Once the painting was up I thought I recognized it and went searching through our images to find the original. When I found the original I posted it here. That’s the sum total of my involvement in it, which means that EITHER someone else asked for the beaver to be added and handed Mario a photo from the website OR someone in the story is lying so that the whole mean-spirited and vindictive tale makes something dimly approaching sense.
(I guess its possible that I was hit in the head and in my post-concussive amnesiac phase forgot the trench coat moment. Hmmm.)

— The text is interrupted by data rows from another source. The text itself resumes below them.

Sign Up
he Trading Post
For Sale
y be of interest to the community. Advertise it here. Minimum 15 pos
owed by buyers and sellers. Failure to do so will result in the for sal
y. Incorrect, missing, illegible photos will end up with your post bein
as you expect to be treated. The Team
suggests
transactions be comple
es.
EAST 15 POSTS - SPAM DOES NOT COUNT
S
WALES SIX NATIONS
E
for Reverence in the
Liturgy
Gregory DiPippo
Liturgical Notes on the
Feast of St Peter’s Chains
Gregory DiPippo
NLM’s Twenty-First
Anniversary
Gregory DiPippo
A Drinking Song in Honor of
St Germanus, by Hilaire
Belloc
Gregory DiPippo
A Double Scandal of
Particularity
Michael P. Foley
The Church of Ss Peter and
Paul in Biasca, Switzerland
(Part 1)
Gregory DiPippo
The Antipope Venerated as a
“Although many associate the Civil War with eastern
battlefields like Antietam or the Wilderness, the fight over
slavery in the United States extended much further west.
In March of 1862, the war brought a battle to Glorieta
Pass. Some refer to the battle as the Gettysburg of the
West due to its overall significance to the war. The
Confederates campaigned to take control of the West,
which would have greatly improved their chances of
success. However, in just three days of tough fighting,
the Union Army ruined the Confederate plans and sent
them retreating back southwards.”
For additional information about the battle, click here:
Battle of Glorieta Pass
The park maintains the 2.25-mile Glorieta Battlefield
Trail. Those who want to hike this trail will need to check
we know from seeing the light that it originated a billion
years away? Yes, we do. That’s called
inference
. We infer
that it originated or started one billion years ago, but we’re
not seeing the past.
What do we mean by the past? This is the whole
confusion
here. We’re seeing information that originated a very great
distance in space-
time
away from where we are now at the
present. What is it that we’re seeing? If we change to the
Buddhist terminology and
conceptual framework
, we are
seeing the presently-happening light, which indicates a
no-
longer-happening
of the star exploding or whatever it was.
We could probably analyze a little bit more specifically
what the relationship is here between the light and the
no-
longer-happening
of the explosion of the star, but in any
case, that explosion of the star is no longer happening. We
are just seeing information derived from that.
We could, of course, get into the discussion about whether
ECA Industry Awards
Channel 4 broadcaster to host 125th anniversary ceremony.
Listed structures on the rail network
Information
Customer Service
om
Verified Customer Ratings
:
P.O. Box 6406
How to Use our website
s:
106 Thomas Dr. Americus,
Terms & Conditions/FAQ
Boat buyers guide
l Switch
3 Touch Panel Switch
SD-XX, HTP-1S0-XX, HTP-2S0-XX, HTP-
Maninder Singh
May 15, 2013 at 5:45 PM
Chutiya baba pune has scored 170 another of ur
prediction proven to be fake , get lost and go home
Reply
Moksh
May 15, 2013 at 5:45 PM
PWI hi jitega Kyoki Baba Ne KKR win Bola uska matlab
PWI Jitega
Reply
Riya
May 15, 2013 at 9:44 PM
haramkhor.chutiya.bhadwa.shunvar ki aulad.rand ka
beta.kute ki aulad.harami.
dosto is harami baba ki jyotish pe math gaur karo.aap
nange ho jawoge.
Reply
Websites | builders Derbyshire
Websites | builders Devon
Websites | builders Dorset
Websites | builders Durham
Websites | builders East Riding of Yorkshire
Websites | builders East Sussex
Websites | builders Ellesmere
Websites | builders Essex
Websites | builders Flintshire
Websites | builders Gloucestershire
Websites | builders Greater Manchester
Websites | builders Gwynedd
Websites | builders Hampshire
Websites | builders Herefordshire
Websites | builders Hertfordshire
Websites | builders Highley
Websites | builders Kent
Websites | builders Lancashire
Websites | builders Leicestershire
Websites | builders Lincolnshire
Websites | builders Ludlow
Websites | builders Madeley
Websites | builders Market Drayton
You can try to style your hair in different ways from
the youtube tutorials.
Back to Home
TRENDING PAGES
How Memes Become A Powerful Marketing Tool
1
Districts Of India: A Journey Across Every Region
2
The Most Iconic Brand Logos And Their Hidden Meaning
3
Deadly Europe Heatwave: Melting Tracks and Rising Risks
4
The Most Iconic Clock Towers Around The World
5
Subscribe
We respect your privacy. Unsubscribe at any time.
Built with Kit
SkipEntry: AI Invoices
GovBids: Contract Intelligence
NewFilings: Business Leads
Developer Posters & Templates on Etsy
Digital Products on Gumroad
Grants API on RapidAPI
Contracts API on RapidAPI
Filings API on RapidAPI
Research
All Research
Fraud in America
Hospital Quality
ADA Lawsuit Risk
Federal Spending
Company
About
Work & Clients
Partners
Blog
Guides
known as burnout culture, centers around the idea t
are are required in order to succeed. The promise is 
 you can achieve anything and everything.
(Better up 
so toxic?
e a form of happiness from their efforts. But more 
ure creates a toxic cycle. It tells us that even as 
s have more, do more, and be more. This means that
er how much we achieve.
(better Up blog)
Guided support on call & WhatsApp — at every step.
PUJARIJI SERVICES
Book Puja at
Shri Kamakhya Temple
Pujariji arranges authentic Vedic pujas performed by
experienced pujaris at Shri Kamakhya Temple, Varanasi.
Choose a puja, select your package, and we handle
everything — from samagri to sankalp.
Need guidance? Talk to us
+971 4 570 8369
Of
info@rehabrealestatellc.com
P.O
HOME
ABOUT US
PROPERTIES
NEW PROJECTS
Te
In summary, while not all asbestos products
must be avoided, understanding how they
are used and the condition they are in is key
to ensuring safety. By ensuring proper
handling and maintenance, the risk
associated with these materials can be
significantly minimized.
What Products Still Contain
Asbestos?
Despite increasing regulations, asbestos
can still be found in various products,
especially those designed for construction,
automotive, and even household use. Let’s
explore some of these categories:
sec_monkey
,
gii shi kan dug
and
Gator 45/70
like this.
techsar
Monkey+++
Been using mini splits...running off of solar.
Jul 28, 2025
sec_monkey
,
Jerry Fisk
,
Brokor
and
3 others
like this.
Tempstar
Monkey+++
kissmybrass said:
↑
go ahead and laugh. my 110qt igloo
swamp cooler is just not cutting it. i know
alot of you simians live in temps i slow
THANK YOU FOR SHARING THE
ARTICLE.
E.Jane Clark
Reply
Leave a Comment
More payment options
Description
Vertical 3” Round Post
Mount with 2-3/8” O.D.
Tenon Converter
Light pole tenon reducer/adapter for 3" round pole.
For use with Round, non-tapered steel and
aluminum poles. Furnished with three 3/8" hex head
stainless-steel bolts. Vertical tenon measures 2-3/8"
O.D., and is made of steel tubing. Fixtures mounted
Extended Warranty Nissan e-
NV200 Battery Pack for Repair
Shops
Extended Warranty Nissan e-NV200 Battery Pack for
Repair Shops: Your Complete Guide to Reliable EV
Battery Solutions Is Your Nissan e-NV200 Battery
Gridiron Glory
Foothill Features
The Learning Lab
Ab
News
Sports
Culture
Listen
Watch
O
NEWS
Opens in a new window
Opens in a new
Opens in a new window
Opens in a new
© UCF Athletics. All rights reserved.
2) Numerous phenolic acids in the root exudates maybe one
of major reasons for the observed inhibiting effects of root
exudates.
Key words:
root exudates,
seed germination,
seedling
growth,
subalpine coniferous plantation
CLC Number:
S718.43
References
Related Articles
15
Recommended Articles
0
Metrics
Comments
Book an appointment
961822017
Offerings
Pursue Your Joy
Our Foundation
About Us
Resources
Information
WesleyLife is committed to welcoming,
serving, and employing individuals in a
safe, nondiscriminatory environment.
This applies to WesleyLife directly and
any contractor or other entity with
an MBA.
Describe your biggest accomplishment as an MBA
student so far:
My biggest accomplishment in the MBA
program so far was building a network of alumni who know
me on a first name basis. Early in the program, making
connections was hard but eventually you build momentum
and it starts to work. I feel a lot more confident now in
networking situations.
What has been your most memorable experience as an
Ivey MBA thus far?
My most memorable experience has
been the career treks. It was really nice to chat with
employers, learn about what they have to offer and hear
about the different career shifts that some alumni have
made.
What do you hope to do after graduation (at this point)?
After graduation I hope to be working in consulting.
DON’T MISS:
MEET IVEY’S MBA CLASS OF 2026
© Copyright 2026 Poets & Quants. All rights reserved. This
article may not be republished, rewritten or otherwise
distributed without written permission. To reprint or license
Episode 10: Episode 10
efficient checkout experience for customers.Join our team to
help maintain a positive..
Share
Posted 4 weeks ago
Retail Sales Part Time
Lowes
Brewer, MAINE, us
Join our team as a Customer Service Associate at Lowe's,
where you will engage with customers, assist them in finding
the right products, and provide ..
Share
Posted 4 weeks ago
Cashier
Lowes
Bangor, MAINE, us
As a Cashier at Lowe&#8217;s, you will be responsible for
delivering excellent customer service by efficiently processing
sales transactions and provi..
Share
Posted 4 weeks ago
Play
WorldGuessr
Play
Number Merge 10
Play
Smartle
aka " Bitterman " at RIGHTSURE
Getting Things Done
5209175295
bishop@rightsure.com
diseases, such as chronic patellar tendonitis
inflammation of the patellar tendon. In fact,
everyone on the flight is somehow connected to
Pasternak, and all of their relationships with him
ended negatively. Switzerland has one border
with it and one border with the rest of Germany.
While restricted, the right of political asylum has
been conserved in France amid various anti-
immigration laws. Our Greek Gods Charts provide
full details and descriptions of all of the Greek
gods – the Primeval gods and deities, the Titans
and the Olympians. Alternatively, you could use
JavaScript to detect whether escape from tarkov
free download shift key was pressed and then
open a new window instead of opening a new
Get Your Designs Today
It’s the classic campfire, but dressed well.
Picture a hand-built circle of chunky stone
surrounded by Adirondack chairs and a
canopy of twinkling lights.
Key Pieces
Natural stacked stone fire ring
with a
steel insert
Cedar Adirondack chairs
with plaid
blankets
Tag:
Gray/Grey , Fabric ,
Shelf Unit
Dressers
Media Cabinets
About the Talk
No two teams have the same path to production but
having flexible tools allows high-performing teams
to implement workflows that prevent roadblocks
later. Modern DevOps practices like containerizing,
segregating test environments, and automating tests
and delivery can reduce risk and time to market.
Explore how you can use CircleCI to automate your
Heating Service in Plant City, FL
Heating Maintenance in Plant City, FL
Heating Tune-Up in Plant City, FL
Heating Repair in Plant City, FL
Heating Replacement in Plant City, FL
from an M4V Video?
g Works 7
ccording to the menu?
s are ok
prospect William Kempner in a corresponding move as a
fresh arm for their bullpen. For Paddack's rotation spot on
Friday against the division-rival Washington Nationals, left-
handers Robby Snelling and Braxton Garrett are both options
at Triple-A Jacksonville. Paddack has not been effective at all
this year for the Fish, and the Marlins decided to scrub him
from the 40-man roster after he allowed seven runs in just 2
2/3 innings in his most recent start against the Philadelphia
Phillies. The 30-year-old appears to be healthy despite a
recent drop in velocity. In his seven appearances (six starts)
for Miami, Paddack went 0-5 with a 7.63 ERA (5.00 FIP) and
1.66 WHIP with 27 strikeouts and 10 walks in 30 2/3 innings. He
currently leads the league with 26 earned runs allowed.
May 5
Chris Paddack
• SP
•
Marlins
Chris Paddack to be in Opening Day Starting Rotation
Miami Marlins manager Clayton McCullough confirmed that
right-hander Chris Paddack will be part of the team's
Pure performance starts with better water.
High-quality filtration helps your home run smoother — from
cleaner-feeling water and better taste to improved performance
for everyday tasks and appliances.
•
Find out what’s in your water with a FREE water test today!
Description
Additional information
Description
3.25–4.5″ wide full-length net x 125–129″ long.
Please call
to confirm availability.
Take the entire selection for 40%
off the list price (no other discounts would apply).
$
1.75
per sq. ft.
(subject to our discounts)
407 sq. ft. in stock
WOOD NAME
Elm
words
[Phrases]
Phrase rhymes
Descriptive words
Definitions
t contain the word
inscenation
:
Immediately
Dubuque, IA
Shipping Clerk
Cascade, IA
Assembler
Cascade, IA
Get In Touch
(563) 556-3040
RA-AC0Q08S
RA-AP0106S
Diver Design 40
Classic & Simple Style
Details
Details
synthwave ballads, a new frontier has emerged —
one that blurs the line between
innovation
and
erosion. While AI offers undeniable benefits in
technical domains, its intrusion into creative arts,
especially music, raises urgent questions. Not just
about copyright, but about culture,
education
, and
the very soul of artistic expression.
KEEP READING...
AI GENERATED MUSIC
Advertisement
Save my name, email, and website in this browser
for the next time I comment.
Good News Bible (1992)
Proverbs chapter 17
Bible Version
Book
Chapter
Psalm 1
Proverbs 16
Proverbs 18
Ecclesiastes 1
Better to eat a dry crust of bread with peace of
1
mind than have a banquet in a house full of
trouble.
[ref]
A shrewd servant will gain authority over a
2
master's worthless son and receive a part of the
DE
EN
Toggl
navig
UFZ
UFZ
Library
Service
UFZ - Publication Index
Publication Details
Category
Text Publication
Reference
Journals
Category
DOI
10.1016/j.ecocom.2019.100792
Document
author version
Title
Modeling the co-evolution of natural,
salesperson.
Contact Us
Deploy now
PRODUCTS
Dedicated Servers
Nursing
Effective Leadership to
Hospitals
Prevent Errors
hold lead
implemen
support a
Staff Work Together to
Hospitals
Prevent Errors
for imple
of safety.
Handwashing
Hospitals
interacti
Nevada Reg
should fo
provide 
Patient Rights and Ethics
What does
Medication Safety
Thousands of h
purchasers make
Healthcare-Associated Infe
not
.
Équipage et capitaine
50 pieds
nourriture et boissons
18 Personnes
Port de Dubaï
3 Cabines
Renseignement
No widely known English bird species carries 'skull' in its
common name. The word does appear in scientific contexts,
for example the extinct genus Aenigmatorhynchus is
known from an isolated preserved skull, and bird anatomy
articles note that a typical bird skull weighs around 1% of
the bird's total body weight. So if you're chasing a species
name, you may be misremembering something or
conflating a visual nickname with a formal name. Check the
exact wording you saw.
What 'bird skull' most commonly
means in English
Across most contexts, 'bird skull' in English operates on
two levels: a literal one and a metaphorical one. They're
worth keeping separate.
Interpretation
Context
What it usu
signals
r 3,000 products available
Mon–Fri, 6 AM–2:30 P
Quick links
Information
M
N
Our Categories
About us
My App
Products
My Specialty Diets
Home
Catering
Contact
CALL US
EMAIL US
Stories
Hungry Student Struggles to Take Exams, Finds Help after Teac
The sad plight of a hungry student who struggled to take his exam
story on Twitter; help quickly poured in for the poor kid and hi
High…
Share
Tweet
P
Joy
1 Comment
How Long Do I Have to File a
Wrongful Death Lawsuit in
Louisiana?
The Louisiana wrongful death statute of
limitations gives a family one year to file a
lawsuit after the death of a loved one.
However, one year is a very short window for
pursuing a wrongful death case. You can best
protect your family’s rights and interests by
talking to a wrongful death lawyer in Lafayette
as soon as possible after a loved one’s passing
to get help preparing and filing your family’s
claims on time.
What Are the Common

The whole story reminded me vaguely of a story I heard from a tour guide in the Sistine Chapel and turned to verify in wikipedia. Apparently when Michael Angelo finished his masterpiece depicting the final judgment the greatly turmoiled characters were naked, (including God). An anxious master of Ceremonies to the Pope (Biagio da Cesena) objected saying “it was mostly disgraceful that in so sacred a place there should have been depicted all those nude figures, exposing themselves so shamefully,” The unwilling artist was not happy about repainting clothes on the finished work but muralists do what they’re told.(In Rome and in Martinez).
They also get even in their own way “Michelangelo worked Cesena’s face into the scene as Minos, judge of the underworld (far bottom-right corner of the painting) with Donkey ears (i.e. indicating foolishness). It is said that when Cesena complained to the Pope, the pontiff joked that his jurisdiction did not extend to hell, so the portrait would have to remain.
Have you looked closely at all the faces of those dead fish the Italians are processing in the Mural? Just sayin’.